The noble and learned Lord, Lord McCluskey, questioned whether this might lead to increased arbitrariness in sentencing. No doubt it will take some
time for the sentencing judges to work out the best way to deploy the new sentencing procedure but, with guidance from the Appeal Court, there is no reason to doubt that it will work.I venture to suggest that a pilot scheme is a singularly good way to examine the proposal and to see whether it will work as opposed to having endless consultations and discussions. This is a new proposal. The Government acknowledge that it is innovative, but it has a measure of support and for that reason I hope that the Committee will find it possible to support Clause 14.

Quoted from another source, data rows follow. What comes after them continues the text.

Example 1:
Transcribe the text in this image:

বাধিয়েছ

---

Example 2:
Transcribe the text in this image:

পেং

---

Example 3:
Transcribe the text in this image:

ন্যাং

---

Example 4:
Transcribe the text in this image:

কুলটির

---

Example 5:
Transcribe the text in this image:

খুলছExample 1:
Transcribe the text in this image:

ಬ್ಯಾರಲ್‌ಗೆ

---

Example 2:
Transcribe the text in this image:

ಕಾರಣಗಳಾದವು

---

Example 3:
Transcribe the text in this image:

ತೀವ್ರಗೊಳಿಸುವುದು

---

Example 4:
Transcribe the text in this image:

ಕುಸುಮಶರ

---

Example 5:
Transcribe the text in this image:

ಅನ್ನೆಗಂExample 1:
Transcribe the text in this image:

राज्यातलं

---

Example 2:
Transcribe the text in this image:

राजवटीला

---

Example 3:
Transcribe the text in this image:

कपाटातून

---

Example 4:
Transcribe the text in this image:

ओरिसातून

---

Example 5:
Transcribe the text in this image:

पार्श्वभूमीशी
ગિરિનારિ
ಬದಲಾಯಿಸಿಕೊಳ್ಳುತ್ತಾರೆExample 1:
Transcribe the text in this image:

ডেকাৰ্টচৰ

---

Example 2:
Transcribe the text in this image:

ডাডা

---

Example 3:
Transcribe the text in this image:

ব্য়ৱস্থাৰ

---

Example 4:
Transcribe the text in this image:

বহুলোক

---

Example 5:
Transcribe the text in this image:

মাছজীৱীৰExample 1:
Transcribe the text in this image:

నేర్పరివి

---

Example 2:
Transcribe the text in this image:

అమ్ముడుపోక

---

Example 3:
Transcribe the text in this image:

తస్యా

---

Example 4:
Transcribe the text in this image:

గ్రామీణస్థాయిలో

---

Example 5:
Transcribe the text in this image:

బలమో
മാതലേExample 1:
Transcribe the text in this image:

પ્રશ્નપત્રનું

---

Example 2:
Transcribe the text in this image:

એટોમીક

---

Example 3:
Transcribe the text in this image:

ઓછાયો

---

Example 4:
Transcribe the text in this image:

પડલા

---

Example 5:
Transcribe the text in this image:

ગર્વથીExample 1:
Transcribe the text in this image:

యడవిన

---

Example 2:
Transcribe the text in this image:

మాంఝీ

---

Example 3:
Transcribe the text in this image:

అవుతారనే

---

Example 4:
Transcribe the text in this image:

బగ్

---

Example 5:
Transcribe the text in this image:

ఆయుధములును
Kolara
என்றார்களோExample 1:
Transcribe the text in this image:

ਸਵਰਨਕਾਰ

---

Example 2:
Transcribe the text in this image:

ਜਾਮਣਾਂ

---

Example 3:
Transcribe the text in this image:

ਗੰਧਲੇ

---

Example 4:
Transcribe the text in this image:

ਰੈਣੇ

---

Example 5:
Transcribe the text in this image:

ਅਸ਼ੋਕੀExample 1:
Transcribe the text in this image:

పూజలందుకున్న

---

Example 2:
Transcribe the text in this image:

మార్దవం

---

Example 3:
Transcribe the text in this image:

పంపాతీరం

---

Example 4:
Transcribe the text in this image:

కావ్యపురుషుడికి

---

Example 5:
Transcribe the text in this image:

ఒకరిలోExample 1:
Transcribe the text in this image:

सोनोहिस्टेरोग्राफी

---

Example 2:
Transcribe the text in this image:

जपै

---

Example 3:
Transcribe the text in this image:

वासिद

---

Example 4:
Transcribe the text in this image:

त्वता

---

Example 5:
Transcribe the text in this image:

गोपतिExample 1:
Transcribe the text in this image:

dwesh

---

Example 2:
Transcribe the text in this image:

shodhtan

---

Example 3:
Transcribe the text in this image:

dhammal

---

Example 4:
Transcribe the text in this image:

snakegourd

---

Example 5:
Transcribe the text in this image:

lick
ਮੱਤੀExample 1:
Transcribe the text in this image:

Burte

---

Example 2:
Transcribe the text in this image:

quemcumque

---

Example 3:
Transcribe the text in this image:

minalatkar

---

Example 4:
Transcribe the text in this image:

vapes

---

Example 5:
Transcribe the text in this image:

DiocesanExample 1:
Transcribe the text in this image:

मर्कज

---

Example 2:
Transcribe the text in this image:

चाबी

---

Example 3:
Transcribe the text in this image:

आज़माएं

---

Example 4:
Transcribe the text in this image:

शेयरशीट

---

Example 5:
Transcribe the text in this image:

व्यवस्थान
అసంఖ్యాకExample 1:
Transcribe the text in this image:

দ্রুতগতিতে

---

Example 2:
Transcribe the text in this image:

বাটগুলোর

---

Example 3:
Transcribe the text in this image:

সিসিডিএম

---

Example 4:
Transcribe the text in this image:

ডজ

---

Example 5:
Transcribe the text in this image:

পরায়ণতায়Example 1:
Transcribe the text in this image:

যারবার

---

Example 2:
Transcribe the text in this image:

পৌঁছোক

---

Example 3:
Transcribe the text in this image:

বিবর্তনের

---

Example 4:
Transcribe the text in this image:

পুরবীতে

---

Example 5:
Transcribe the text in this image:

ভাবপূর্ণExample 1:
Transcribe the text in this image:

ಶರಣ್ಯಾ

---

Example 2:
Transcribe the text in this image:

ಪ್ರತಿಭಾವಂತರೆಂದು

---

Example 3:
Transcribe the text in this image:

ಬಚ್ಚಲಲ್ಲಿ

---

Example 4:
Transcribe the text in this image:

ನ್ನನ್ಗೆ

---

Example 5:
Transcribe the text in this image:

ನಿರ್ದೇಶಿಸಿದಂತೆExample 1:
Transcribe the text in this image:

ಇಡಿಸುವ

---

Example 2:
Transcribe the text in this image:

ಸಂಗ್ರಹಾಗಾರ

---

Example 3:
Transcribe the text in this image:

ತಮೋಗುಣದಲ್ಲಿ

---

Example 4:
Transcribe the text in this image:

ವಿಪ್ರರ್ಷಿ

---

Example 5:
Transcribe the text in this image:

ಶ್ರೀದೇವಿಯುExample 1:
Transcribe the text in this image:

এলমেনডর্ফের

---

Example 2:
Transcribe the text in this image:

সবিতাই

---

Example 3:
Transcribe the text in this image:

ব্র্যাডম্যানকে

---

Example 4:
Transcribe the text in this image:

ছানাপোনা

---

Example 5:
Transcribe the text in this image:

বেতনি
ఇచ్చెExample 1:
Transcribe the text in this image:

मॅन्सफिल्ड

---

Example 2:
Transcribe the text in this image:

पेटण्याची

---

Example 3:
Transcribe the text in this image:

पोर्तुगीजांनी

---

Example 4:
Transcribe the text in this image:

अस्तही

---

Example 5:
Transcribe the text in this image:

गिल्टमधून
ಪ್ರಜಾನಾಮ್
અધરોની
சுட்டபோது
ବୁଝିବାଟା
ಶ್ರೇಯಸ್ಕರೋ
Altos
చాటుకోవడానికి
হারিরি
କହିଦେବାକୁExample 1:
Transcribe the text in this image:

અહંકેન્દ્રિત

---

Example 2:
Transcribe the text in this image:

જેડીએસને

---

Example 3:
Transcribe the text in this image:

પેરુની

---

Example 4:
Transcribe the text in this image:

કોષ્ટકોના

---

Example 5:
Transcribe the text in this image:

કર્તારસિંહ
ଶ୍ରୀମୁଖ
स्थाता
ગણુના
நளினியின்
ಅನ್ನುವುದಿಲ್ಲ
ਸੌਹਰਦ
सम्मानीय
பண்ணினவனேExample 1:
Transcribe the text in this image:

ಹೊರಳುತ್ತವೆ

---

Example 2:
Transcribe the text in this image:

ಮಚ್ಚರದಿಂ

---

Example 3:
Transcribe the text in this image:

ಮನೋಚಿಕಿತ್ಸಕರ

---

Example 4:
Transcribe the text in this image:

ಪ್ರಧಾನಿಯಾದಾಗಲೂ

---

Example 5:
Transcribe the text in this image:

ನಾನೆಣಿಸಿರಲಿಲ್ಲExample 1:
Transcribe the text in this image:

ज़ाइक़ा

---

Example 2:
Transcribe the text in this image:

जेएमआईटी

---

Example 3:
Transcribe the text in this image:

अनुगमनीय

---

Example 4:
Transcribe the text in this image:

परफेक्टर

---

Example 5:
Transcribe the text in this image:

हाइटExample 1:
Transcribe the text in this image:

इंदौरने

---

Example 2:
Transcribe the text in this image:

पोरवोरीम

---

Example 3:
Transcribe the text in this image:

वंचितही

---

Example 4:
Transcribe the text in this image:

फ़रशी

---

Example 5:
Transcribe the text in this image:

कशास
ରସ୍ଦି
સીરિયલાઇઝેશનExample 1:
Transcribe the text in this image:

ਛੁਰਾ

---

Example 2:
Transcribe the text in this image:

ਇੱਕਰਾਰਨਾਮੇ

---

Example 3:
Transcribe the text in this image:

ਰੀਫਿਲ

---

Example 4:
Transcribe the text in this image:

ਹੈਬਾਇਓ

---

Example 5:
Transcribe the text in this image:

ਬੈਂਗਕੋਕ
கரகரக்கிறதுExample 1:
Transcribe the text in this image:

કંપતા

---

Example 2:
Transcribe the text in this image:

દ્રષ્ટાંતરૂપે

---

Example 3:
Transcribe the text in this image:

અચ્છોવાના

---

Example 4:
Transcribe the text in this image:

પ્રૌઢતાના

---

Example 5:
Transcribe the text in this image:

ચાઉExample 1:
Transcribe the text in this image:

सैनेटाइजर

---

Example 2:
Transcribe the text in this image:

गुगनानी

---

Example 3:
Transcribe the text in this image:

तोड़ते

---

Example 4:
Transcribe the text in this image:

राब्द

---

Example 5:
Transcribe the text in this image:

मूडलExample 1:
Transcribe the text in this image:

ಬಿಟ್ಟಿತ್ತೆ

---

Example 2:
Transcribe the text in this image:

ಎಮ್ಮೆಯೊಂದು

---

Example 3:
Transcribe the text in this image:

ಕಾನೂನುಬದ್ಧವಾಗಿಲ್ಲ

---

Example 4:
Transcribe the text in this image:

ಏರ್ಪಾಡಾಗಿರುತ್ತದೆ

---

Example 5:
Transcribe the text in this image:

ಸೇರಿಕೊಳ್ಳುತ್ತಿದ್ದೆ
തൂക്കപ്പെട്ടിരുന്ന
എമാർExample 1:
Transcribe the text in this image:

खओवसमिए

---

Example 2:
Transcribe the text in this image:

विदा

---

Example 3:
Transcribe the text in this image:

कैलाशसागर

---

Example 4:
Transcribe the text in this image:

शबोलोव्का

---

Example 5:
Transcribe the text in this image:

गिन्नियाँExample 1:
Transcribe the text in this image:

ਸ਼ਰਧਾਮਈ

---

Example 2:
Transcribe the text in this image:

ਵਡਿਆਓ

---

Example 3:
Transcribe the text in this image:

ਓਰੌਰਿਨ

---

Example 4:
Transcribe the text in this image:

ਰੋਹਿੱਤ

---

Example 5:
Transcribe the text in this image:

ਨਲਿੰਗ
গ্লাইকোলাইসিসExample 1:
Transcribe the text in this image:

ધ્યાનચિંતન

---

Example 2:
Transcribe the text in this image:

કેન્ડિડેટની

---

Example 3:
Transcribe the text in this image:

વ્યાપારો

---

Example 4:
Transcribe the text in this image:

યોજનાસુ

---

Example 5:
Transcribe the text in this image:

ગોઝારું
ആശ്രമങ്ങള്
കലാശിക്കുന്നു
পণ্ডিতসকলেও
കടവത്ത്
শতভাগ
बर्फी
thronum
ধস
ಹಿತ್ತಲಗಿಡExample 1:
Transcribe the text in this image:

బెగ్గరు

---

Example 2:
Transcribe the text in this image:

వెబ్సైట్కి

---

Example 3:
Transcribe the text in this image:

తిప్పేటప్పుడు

The noble Lord, Lord Monkswell, asked whether we had any proposals to ban the keeping of pets, especially dogs. I am happy to assure the Committee that we do not. The noble Lord also asked whether honest people would be more likely to abide by the disqualification than people with a natural criminal bent, as he described it. Clearly, first offenders who are punished in this way will in all probability abide by the disqualification, serve whatever short period of time is imposed and return to driving their car when their licence is returned to them. One suspects that some people in the other category may abide by the order while some may not. If they do not, as is frequently said in the courts, they will be defying not only the law of the land, but the order of the court and they are unlikely to attract leniency if they are brought back before the court.
The search must be on to find alternatives to imprisonment where appropriate. This has nothing to do with macho politics, as the noble Lord, Lord Macaulay, suggested. It is an attempt to develop a sentencing regime for reasons which we all support. In the light of the support which the proposals have received from the senior judiciary in Scotland, which has supported the views set out in the letter from the noble and learned Lord, Lord Rodger, and from the police, I hope that noble Lords will be content that the clause should stand part of the Bill.